Brief: Give every line of the rows below as a numbered list, leaving out blank lines. Leave the pictures out of your answer.

[Pixel coordinate tracking data]

======

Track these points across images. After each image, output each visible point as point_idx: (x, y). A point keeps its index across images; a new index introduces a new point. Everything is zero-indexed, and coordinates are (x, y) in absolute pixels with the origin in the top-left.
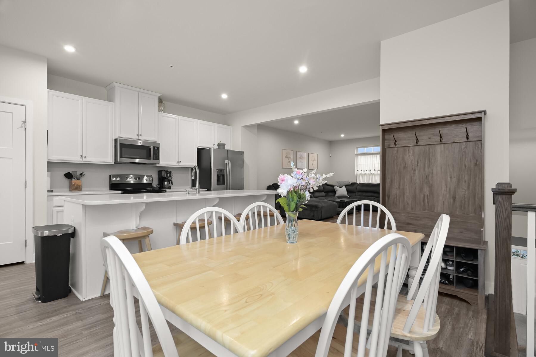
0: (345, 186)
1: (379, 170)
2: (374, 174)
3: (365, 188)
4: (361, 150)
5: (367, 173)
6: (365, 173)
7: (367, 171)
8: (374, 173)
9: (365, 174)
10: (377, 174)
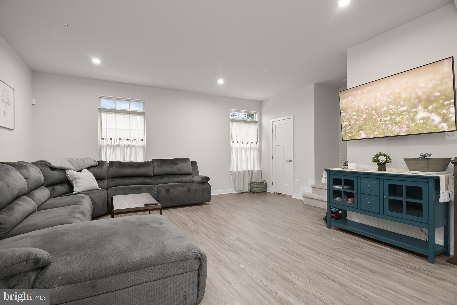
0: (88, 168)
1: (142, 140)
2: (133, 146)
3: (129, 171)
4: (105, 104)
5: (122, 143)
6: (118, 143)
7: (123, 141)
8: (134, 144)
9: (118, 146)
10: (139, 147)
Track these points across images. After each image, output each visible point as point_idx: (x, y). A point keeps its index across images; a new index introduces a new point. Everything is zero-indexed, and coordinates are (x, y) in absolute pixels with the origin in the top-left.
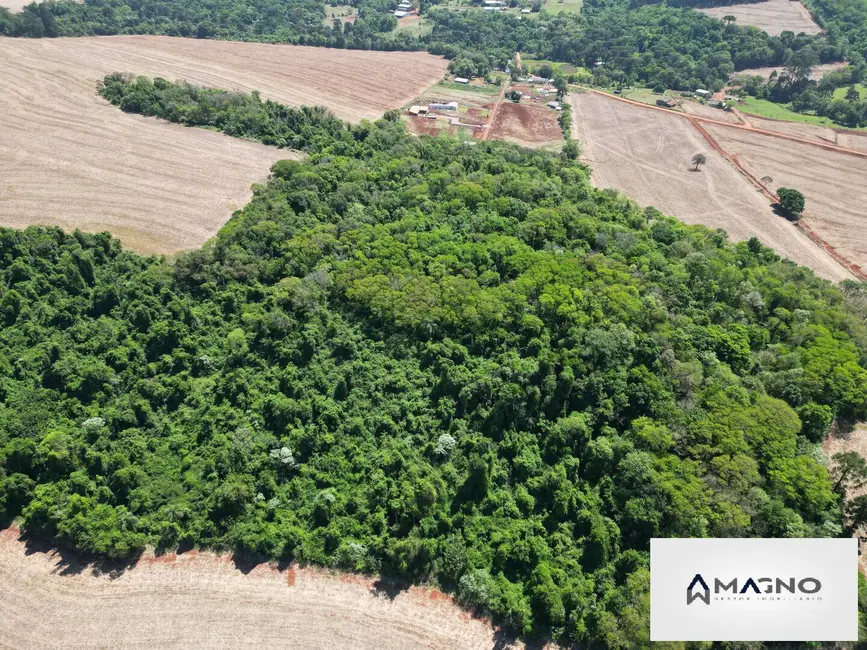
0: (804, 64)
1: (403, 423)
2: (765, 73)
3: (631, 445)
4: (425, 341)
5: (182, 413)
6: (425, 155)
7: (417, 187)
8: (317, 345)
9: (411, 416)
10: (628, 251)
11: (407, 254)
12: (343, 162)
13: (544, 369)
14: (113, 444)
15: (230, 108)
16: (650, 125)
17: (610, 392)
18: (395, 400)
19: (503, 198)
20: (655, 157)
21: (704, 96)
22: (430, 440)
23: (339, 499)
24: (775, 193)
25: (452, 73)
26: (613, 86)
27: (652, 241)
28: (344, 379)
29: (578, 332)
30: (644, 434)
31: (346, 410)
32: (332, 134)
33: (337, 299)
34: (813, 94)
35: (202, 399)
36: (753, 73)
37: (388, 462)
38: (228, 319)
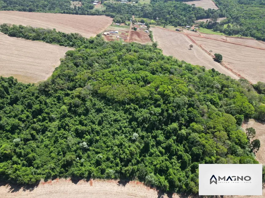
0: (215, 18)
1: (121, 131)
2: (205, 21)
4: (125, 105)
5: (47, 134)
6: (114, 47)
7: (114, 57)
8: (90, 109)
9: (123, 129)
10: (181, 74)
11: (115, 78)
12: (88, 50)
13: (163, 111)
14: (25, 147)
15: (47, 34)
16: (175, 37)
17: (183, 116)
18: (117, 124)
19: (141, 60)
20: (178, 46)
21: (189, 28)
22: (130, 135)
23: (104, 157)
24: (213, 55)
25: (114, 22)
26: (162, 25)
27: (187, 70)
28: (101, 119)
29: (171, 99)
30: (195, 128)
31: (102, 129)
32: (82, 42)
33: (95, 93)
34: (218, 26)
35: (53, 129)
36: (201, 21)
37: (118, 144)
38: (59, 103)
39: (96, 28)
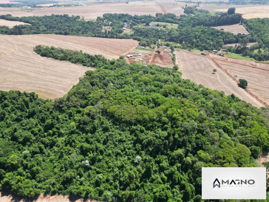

======

Your response:
1. Track these points across images. After each image, output each visible point as point_idx: (x, y). A point keeps its index across images; a new index introduces a new point. Everything is zero-indexed, and coordinates are (x, y) in absolute pixels with the origin in the top-left.
2. 0: (345, 186)
3. 1: (379, 170)
4. 2: (374, 174)
5. 3: (365, 188)
6. 4: (361, 150)
7. 5: (367, 173)
8. 6: (365, 173)
9. 7: (367, 171)
10. 8: (374, 173)
11. 9: (365, 174)
12. 10: (377, 174)
13. 0: (88, 168)
14. 1: (142, 140)
15. 2: (133, 146)
16. 3: (129, 171)
17. 4: (105, 104)
18. 5: (122, 143)
19. 6: (118, 143)
20. 7: (123, 141)
21. 8: (134, 144)
22. 9: (118, 146)
23. 10: (139, 147)
24. Track these points across images. After each image, output each visible point as point_idx: (x, y). A point keeps its index across images; a new index introduces a new point. Everything is zero-indexed, and coordinates are (x, y) in absolute pixels with the origin in the top-left.
25. 0: (804, 64)
26. 1: (403, 423)
27. 2: (765, 73)
28. 3: (631, 445)
29. 4: (425, 341)
30. 5: (182, 413)
31. 6: (425, 155)
32. 7: (417, 187)
33. 8: (317, 345)
34. 9: (411, 416)
35. 10: (628, 251)
36. 11: (407, 254)
37. 12: (343, 162)
38. 13: (544, 369)
39. 14: (113, 444)
40. 15: (230, 108)
41. 16: (650, 125)
42. 17: (610, 392)
43. 18: (395, 400)
44. 19: (503, 198)
45. 20: (655, 157)
46. 21: (704, 96)
47. 22: (430, 440)
48. 23: (339, 499)
49. 24: (775, 193)
50. 25: (452, 73)
51. 26: (613, 86)
52. 27: (652, 241)
53. 28: (344, 379)
54. 29: (578, 332)
55. 30: (644, 434)
56. 31: (346, 410)
57. 32: (332, 134)
58. 33: (337, 299)
59. 34: (813, 94)
60. 35: (202, 399)
61. 36: (753, 73)
62. 37: (388, 462)
63. 38: (228, 319)
64. 0: (215, 18)
65. 1: (121, 131)
66. 2: (205, 21)
67. 4: (125, 105)
68. 5: (47, 134)
69. 6: (114, 47)
70. 7: (114, 57)
71. 8: (90, 109)
72. 9: (123, 129)
73. 10: (181, 74)
74. 11: (115, 78)
75. 12: (88, 50)
76. 13: (163, 111)
77. 14: (25, 147)
78. 15: (47, 34)
79. 16: (175, 37)
80. 17: (183, 116)
81. 18: (117, 124)
82. 19: (141, 60)
83. 20: (178, 46)
84. 21: (189, 28)
85. 22: (130, 135)
86. 23: (104, 157)
87. 24: (213, 55)
88. 25: (114, 22)
89. 26: (162, 25)
90. 27: (187, 70)
91. 28: (101, 119)
92. 29: (171, 99)
93. 30: (195, 128)
94. 31: (102, 129)
95. 32: (82, 42)
96. 33: (95, 93)
97. 34: (218, 26)
98. 35: (53, 129)
99. 36: (201, 21)
100. 37: (118, 144)
101. 38: (59, 103)
102. 39: (96, 28)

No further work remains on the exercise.